[Cosa farai]:
**1)** Per favore, modifica il brano da "Il provvedimento è" a "ministero, ha confessato.", mettendo "magistrato inquirente" al posto di "pubblico ministero".
**2)** Rispondi a queste domande sul brano:
(a) Di quale città è la squadra mobile che ha eseguito il fermo?
(b) In quali parti del corpo è stato ferito il poliziotto?
(c) Che cosa ha fatto l'indagato durante l'interrogatorio davanti al pubblico ministero?

[Brano]:
____________________

Il personale della squadra mobile di Napoli ha eseguito un decreto di fermo emesso dalla procura della Repubblica presso il Tribunale di Napoli nei confronti di un 22enne, napoletano con precedenti di polizia, gravemente indiziato del tentato omicidio di un assistente capo della polizia commesso la notte del 12 luglio, durante i festeggiamenti della vittoria dell’Europeo della Nazionale, nonché di due rapine di motoveicoli avvenute poco prima, in concorso con altri soggetti in corso di identificazione, mediante l’utilizzo di un’arma detenuta illegalmente. Il poliziotto, che era intervenuto libero dal servizio nel tentativo di bloccare il 22enne, è ferito all’addome e nella zona dorsale da un colpo di arma da fuoco esploso durante la colluttazione.

Il provvedimento è emesso al termine di indagini condotte dalla squadra mobile e coordinate dall’autorità giudiziaria, attraverso l’analisi dei sistemi di videosorveglianza, gli accertamenti sulle targhe rilevate e alcune testimonianze, che hanno permesso di raccogliere gravi indizi nei confronti dell’indagato, il quale, in sede di interrogatorio dinanzi al pubblico ministero, ha confessato.

____________________

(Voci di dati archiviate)
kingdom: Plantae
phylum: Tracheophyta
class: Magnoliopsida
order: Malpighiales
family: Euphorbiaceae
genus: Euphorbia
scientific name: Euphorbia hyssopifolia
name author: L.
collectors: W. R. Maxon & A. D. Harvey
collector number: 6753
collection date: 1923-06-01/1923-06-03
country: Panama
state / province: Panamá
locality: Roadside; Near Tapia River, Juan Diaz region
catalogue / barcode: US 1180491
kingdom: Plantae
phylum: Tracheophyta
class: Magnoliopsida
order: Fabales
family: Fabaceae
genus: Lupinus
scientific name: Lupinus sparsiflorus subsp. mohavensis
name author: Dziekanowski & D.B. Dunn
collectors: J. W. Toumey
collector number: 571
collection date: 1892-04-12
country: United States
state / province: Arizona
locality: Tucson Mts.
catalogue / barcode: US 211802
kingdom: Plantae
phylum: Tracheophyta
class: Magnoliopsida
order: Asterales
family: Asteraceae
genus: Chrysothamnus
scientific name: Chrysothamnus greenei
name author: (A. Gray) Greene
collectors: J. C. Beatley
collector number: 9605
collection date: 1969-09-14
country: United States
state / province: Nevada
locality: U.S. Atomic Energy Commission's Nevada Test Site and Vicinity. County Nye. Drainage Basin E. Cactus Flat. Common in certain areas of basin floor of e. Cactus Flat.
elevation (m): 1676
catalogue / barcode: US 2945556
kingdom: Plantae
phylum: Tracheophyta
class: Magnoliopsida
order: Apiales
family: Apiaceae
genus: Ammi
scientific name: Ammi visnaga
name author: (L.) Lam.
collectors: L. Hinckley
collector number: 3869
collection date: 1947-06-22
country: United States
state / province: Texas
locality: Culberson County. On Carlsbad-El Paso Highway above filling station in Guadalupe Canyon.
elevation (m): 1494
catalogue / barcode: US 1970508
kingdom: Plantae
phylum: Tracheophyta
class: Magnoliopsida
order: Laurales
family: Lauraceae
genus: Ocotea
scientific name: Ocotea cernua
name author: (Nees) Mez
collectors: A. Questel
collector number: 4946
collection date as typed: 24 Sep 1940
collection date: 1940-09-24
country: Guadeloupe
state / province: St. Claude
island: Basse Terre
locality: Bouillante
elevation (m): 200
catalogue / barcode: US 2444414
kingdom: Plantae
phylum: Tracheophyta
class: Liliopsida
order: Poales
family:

____________________

[Le tue risposte]:
**1)**
Il provvedimento è emesso al termine di indagini condotte dalla squadra mobile e coordinate dall’autorità giudiziaria, attraverso l’analisi dei sistemi di videosorveglianza, gli accertamenti sulle targhe rilevate e alcune testimonianze, che hanno permesso di raccogliere gravi indizi nei confronti dell’indagato, il quale, in sede di interrogatorio dinanzi al magistrato inquirente, ha confessato.

**2)**
(a) Napoli.
(b) All'addome e nella zona dorsale.
(c) Ha confessato.